They’d been in captivity for 70 years because of their disobedience to God. Daniel’s nation had been torn apart and it needed to be healed. His people needed to get back to Jerusalem and back into the plan of God.

One day, Daniel was reading the book of Jeremiah and he came upon this verse:

For thus says the Lord, When seventy years are completed for Babylon, I will visit you and keep My good promise to you, causing you to return to this place.

For I know the thoughts and plans that I have for you, says the Lord, thoughts and plans for welfare and peace and not for evil, to give you hope in your final outcome. Then you will call upon Me, and you will come and pray to Me, and I will hear and heed you. Then you will seek Me, inquire for, and require Me [as a vital necessity] and find Me when you search for Me with all your heart.

I will be found by you, says the Lord, and I will release you from captivity and gather you from all the nations and all the places to which I have driven you, says the Lord, and I will bring you back to the place from which I caused you to be carried away captive.
(Jer. 29:10–14)

Do you know what Daniel did when he read that promise of the Lord? He tells us in Daniel 9, “I set my face to the Lord God to seek Him by prayer and supplications, with fasting and sackcloth and ashes; and I prayed to the Lord my God…” (vv. 3–4).

Notice that Daniel didn’t gather up a band of people and go lobby against the government leaders that had taken Israel captive. He didn’t paint signs and picket the palace in Babylon. No, he prayed.

In the book of Ezra, we see how God answered the prayers of that one man:

Now in the first year of Cyrus king of Persia [almost seventy years after the first Jewish captives were taken to Babylon], that the word of the Lord by the mouth of Jeremiah might begin to be accomplished, the Lord stirred up the spirit of Cyrus king of Persia so that he made a proclamation throughout all his kingdom and put it also in writing: Thus says Cyrus king of Persia: The Lord, the God of heaven, has given me all the kingdoms of the earth, and He has charged me to build Him a house at Jerusalem in Judah.

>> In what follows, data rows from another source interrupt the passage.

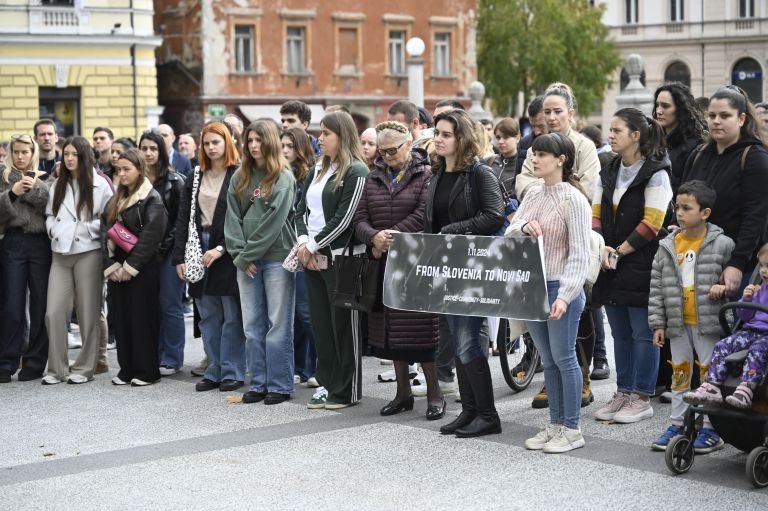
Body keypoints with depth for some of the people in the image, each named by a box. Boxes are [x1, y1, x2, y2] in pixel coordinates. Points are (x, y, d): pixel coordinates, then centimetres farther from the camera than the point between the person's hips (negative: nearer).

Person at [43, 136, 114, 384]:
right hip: (60, 254, 4)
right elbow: (49, 215, 18)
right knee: (53, 312, -3)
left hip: (88, 252, -4)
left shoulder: (99, 185, -2)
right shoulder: (58, 185, 13)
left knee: (88, 313, 3)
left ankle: (84, 367, 13)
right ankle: (57, 368, 6)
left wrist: (87, 228, -12)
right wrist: (54, 230, 0)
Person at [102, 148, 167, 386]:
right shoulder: (116, 199, 14)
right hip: (117, 269, 7)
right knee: (121, 318, 8)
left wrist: (130, 267, -16)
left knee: (142, 319, -3)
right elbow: (105, 231, 8)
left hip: (143, 269, -7)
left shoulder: (152, 199, -7)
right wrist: (111, 266, -4)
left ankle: (146, 371, 5)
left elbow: (150, 237, -15)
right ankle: (126, 369, 16)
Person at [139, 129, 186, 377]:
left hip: (169, 251, -4)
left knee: (170, 304, -2)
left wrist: (166, 245, -12)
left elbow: (182, 218, -7)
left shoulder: (174, 180, -4)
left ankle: (172, 359, 7)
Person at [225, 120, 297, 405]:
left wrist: (248, 254, -11)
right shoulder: (240, 178, 12)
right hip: (246, 261, 5)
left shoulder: (284, 178, -4)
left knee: (278, 325, 0)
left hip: (276, 258, -5)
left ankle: (280, 386, 5)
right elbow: (233, 218, 8)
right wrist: (239, 254, -4)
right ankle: (258, 384, 14)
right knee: (253, 326, 7)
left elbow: (273, 222, -11)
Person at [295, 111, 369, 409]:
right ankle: (327, 383, 19)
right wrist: (303, 241, -3)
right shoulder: (318, 170, 15)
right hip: (311, 258, 8)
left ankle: (346, 390, 7)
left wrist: (313, 245, -13)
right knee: (320, 323, 10)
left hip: (340, 258, -8)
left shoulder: (356, 172, -10)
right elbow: (302, 210, 14)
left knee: (344, 324, 0)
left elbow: (344, 219, -16)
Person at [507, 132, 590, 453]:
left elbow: (579, 254, -15)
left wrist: (565, 295, -23)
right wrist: (523, 227, -15)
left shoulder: (573, 199, -11)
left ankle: (572, 430, 9)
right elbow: (509, 235, 8)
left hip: (560, 288, -7)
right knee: (548, 361, 13)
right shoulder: (532, 196, 10)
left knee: (564, 359, 0)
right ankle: (555, 424, 21)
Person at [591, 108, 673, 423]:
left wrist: (620, 252, -14)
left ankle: (642, 398, 7)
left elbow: (652, 224, -14)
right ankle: (623, 393, 21)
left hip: (641, 266, -7)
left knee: (643, 334, -1)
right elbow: (596, 215, 11)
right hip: (611, 267, 7)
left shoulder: (655, 173, -9)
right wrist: (602, 247, -7)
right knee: (620, 333, 12)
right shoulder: (609, 173, 13)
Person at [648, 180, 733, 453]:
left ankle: (711, 428, 10)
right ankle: (677, 424, 21)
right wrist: (658, 323, 2)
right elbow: (656, 287, 5)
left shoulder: (722, 245, -7)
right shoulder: (667, 247, 3)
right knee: (680, 371, 11)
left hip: (708, 323, -4)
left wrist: (725, 286, -19)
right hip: (678, 323, 4)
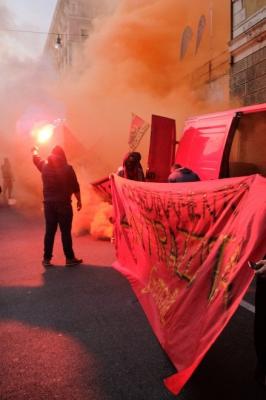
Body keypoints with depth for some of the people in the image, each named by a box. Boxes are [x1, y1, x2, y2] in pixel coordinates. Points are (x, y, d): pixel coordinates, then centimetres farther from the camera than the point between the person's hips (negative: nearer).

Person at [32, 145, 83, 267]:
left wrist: (34, 150, 48)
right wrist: (79, 200, 8)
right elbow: (75, 187, -4)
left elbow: (36, 158, 27)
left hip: (49, 204, 4)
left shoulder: (44, 166, 5)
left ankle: (47, 258, 15)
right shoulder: (67, 168, -6)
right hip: (64, 204, -4)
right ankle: (70, 258, 7)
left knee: (49, 231, 10)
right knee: (66, 232, 1)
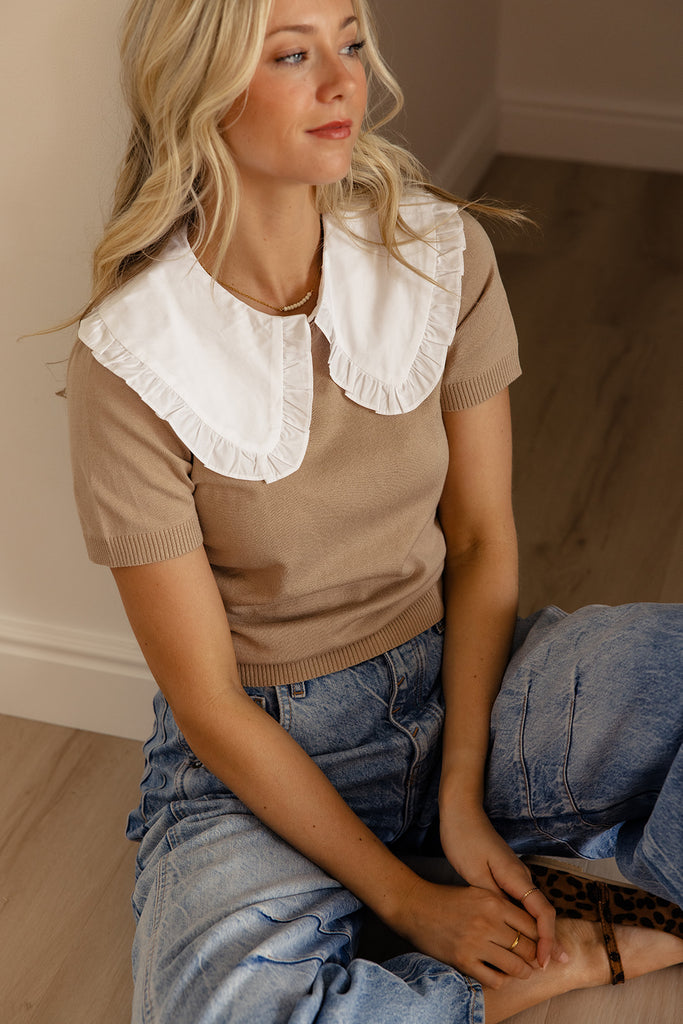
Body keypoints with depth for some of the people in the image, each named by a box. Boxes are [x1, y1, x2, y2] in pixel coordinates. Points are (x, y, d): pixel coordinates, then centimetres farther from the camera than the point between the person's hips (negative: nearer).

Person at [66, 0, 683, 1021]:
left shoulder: (442, 254, -7)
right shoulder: (131, 361, -18)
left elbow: (482, 540, -1)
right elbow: (209, 709, -14)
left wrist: (463, 797, -12)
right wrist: (406, 900, -15)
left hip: (458, 681, 3)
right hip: (260, 753, -2)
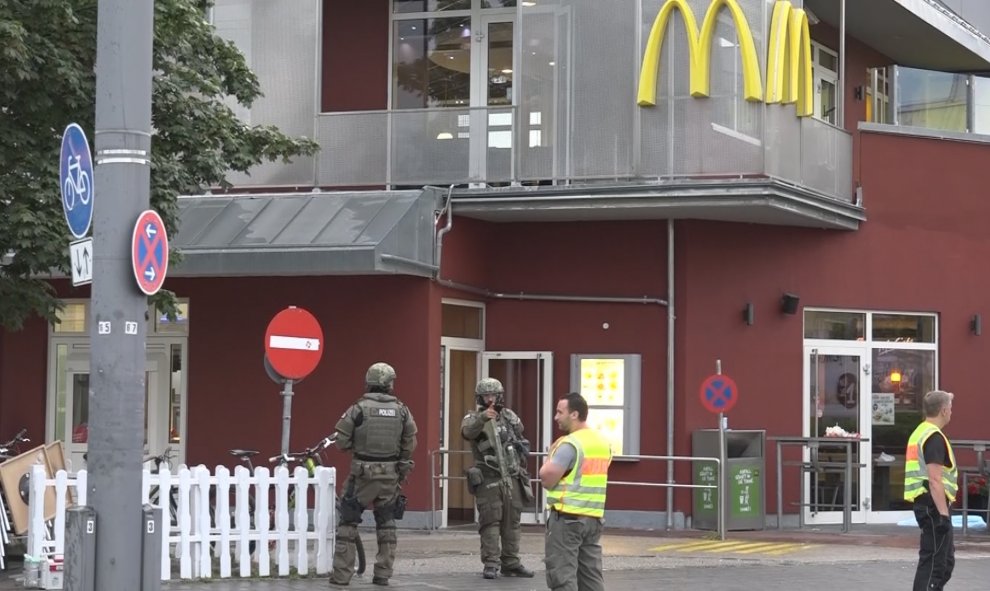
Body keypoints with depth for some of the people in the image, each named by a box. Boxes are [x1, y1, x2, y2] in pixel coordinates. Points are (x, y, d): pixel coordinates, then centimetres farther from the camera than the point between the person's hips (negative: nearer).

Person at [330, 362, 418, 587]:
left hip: (362, 473, -3)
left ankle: (341, 575, 3)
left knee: (348, 523, 5)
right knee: (386, 525, 14)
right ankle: (383, 574, 14)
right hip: (390, 475, 3)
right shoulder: (401, 411, 0)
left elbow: (342, 441, -8)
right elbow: (410, 444, 2)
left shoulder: (358, 408, -9)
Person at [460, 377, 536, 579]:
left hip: (512, 478, 4)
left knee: (512, 522, 7)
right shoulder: (474, 418, -3)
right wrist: (482, 418, -44)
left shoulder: (509, 416, 11)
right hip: (488, 480, -4)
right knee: (490, 522, -7)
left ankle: (511, 563, 13)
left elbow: (519, 431, 28)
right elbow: (467, 431, -26)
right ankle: (490, 564, -4)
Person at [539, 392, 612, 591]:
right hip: (595, 516, 8)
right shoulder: (604, 442, 11)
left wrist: (551, 460, 1)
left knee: (562, 573, -3)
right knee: (591, 573, 11)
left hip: (567, 517, -8)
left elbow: (547, 478, -16)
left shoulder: (570, 444, -15)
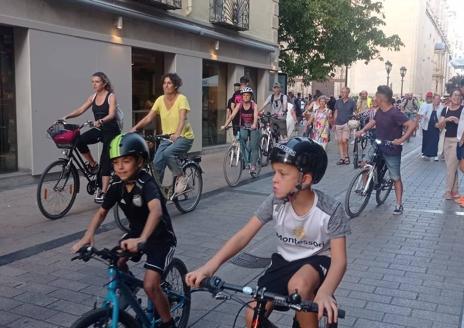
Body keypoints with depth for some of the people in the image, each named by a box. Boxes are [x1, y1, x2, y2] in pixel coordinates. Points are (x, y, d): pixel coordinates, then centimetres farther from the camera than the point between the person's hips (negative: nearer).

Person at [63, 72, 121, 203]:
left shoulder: (111, 96, -10)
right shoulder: (93, 97, 7)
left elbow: (112, 114, -24)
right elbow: (80, 110, 2)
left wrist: (101, 121, -43)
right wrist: (66, 116, -13)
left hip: (111, 131, -5)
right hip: (98, 130, 6)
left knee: (105, 160, -7)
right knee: (79, 141, -21)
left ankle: (103, 192, -2)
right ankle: (92, 164, 2)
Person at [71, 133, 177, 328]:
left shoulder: (146, 184, -29)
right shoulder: (117, 186, -9)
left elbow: (156, 210, -47)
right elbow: (102, 212, -2)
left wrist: (141, 240, -63)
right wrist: (88, 236, -20)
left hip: (160, 237, -6)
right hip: (137, 232, 7)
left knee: (150, 285, -16)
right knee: (116, 263, -15)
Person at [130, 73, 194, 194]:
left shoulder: (181, 99, -15)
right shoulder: (160, 100, -1)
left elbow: (182, 119, -30)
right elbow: (148, 117, -6)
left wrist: (177, 134, -47)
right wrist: (135, 128, -20)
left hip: (184, 137, -5)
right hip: (167, 137, 5)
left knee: (167, 153, -31)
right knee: (157, 163, -12)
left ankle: (181, 177, -8)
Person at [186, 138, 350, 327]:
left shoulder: (331, 210, -23)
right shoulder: (275, 202, -15)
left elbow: (339, 260, -26)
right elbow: (243, 236, -18)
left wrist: (324, 292, -48)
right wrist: (210, 266, -34)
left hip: (317, 261, -3)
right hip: (284, 261, 4)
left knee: (298, 285, -38)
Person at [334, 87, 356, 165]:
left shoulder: (352, 102, 0)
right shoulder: (338, 102, 9)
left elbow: (354, 113, 3)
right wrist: (334, 123, 9)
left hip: (347, 124, -4)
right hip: (338, 124, 4)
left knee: (344, 140, -14)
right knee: (339, 141, 3)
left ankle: (346, 156, 4)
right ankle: (342, 158, 10)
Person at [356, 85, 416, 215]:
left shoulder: (395, 113, -23)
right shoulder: (380, 111, 1)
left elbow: (412, 124, -27)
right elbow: (373, 121, 19)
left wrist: (401, 139, -31)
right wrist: (363, 130, 4)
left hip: (392, 151, -7)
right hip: (378, 147, 7)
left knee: (396, 178, 4)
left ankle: (399, 204, 14)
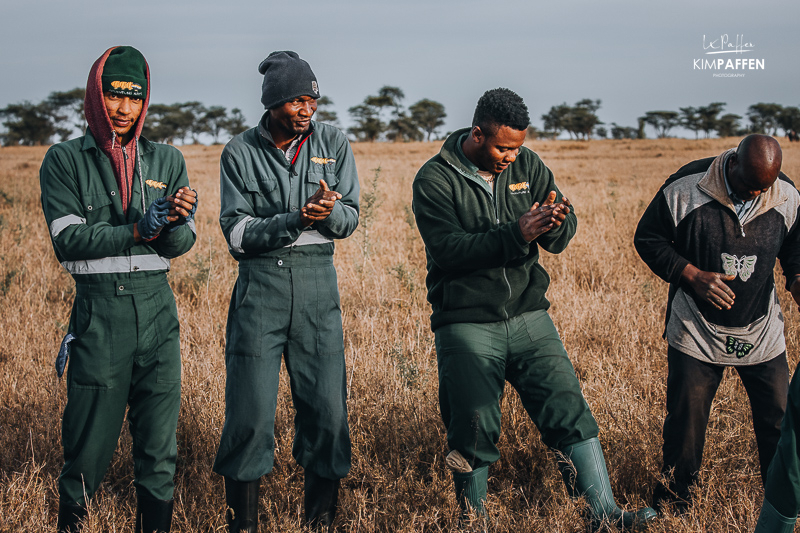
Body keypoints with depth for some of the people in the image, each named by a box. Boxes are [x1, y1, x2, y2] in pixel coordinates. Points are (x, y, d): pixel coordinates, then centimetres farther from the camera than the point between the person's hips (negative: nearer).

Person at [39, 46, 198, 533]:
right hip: (99, 310, -3)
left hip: (157, 308, 3)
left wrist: (176, 222, -19)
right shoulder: (65, 160, 3)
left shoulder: (167, 161, 11)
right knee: (89, 443, 0)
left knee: (159, 445, 7)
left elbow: (181, 245, 4)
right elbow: (67, 239, -8)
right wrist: (137, 230, -17)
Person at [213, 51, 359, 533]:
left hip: (318, 280, 2)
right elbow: (237, 233, -5)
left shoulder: (334, 144, 6)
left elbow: (351, 218, 4)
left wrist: (329, 211, -19)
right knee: (251, 406, -4)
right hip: (260, 281, -2)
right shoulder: (240, 153, 1)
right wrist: (295, 219, -19)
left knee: (326, 403, 2)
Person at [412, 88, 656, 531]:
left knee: (570, 408, -2)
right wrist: (516, 235, -28)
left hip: (528, 315, 4)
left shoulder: (527, 166, 5)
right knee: (474, 428, -1)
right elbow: (448, 249, -21)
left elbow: (562, 238, 2)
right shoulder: (435, 179, -9)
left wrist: (556, 224, -23)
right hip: (466, 324, -4)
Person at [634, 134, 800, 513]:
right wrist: (692, 276, -17)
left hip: (762, 333, 2)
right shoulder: (685, 189, -15)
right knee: (686, 419, 4)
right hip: (697, 333, -2)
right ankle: (674, 497, 26)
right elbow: (648, 239, -5)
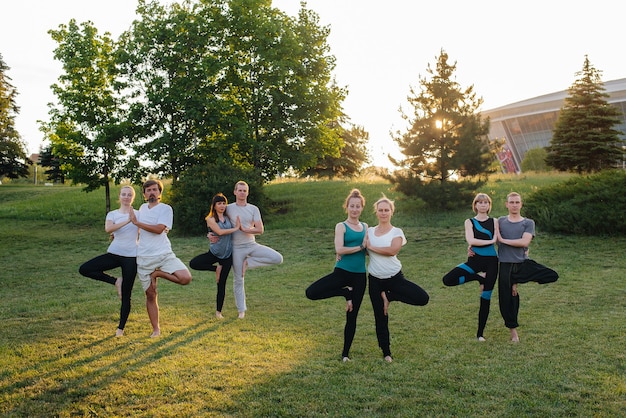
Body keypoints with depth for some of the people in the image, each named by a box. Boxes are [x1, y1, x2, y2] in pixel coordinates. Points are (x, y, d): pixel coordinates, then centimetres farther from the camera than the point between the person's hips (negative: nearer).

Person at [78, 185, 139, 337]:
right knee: (84, 269, -15)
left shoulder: (139, 214, 4)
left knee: (126, 295, 2)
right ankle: (116, 281, 2)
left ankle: (121, 328, 17)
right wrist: (127, 221, -28)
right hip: (114, 254, 2)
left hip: (131, 257, -2)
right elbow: (108, 228, -17)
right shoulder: (112, 214, 3)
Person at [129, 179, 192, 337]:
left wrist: (136, 222, -13)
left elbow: (159, 229, -20)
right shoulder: (142, 208, 13)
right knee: (150, 294, 5)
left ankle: (157, 274, 2)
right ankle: (156, 329, 17)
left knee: (185, 278, -23)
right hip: (144, 259, 4)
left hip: (164, 255, -3)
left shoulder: (165, 208, -5)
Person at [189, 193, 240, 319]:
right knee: (193, 263, -24)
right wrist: (235, 228, -14)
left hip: (227, 254, 2)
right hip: (214, 252, -2)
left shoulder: (228, 218, 7)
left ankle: (218, 311, 14)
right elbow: (219, 232, -19)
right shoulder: (211, 219, -5)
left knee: (222, 283, 3)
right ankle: (216, 268, -2)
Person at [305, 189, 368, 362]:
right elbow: (339, 249, -15)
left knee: (352, 316, 7)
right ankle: (346, 292, 0)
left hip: (359, 275, 3)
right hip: (342, 272, -3)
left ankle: (346, 353, 22)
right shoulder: (341, 226, -2)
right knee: (311, 292, -23)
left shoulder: (365, 227, 11)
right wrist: (360, 247, -12)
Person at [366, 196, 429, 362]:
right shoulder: (369, 231, 5)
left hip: (395, 277, -1)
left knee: (423, 298, -17)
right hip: (375, 280, 1)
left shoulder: (397, 232, -4)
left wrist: (371, 247, -17)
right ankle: (386, 353, 24)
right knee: (380, 317, 6)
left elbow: (392, 250, -22)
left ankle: (389, 296, 3)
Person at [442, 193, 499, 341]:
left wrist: (476, 244, -10)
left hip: (491, 261, 0)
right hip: (475, 260, 0)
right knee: (448, 279, -20)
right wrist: (489, 241, -10)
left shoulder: (494, 222, 7)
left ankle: (480, 333, 15)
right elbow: (470, 240, -12)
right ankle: (479, 278, 0)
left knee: (486, 298, 2)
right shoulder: (469, 222, 2)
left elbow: (496, 239, -4)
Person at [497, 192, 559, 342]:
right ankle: (513, 331, 22)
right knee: (507, 300, 3)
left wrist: (503, 240, -11)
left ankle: (516, 281, -2)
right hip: (506, 265, -1)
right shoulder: (500, 221, 6)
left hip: (523, 263, 1)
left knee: (553, 275, -15)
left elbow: (524, 242, -13)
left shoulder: (528, 223, 2)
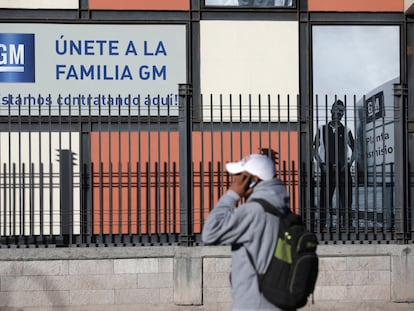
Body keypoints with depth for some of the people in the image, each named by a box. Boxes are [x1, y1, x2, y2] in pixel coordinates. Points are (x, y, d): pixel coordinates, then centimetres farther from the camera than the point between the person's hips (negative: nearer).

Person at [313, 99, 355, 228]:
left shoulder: (346, 131, 11)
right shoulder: (322, 130, 10)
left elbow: (353, 150, 11)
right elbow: (315, 149, 9)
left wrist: (348, 164, -4)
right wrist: (322, 164, -3)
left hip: (343, 170, 1)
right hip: (327, 170, -1)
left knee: (346, 200, -2)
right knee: (325, 199, -3)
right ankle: (323, 225, -1)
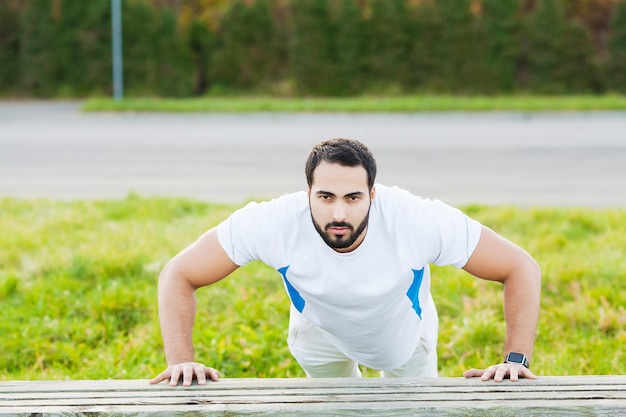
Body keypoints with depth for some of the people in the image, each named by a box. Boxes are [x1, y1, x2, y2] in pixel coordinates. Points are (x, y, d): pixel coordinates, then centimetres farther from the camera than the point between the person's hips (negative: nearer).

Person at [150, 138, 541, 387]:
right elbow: (179, 275, -31)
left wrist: (516, 359, -43)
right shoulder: (273, 223, -41)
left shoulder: (419, 220, -43)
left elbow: (521, 268, -33)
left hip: (404, 337, 0)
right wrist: (181, 359, -44)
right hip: (320, 333, 0)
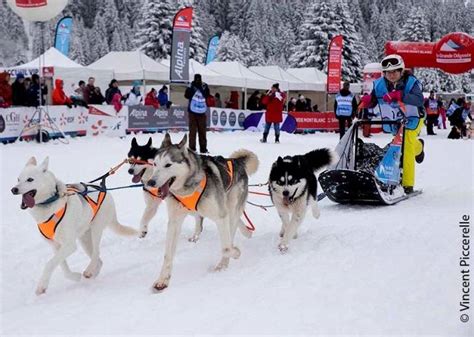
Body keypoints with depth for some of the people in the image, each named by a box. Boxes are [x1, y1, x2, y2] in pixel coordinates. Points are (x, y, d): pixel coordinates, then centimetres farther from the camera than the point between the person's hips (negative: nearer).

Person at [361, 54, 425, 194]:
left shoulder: (411, 82, -22)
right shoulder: (379, 84, -11)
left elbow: (419, 100, -40)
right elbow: (372, 102, -7)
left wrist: (400, 95, -55)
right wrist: (366, 101, -32)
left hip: (411, 120, -4)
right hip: (392, 123, 4)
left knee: (406, 149, -18)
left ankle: (407, 184, -10)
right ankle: (418, 147, 61)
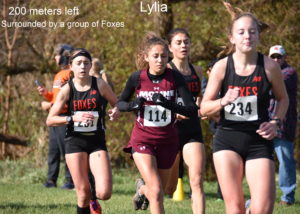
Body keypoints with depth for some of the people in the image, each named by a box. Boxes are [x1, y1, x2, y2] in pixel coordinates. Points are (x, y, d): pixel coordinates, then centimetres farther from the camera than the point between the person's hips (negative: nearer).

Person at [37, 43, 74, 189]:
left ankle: (70, 180, -5)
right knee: (53, 150, 9)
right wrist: (46, 93, 9)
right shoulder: (58, 75, 20)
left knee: (66, 150, -8)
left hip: (65, 117, -9)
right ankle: (51, 180, 11)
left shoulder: (70, 73, -10)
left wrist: (51, 105, -19)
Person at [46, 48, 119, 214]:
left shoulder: (100, 85, -2)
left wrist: (116, 111, -12)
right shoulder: (67, 89, -3)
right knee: (83, 192, -3)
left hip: (97, 142, 0)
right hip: (75, 142, 0)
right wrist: (73, 118, -17)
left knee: (104, 193, -13)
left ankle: (93, 201, 23)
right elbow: (50, 120, -2)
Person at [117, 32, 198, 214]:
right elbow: (120, 104, 7)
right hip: (143, 140, -1)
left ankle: (142, 189, 50)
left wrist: (169, 104, -32)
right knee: (156, 192, -17)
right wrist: (133, 105, -15)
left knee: (158, 191, 15)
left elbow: (193, 110, -16)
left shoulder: (175, 77, -10)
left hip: (167, 140, 2)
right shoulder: (137, 78, -8)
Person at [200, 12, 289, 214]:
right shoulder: (222, 67, -5)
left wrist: (275, 122, -5)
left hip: (259, 141, 0)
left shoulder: (269, 66, -5)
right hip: (227, 140, 0)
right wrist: (223, 102, -20)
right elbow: (204, 108, 0)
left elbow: (283, 98, 12)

Whoever is among you of all His people, may his God be with him, and let him go up to Jerusalem in Judah and rebuild the house of the Lord, the God of Israel, in Jerusalem; He is God. And in any place where a survivor [of the Babylonian captivity of the Jews] sojourns, let the men of that place assist him with silver and gold, with goods and beasts, besides freewill offerings for the house of God in Jerusalem.
(Ezra 1:1–4)

This was absolutely a miracle! King Cyrus wasn’t a godly man. He was like a Hitler, mean and hateful, and he had no love in his heart for the Jews. Yet because one man prayed, God was able to turn the heart of that king so completely that he not only allowed the Jews to return to Jerusalem and begin rebuilding the temple, he commanded his own people to finance their efforts.

This wasn’t a unique event, either. Again and again, we see incidents in the Bible where people prayed and God intervened not just in their individual lives, but also in their city or their nation.

God moves where people pray!

Read Acts 16 and you can see that principle in action. There we find Paul and Silas traveling around preaching the Gospel. When they sought the Lord about exactly where to go, He told them not to go to Asia or Bithynia, the places they had intended to visit. Instead, He gave Paul a vision of a man from Macedonia saying, “Come over to Macedonia and help us!”

In obedience to the vision, Paul and Silas traveled to Philippi, the chief city of the district of Macedonia. Verse 13 tells us what happened next: “And on the Sabbath day we went outside the [city’s] gate to the bank of the river where we supposed there was an [accustomed] place of prayer, and we sat down and addressed the women who had assembled there.”

Isn’t that interesting? Paul and Silas were led by the Holy Spirit right to the spot where people had been praying! Verse 16 actually calls it “the place of prayer.” If you keep reading, you’ll find that God literally shook that city before Paul and Silas left there.

I encourage you to pray for your nation, your leaders, and your government—regardless of how you feel about them.

If God can get somebody—anybody—to pray, he can invade a nation.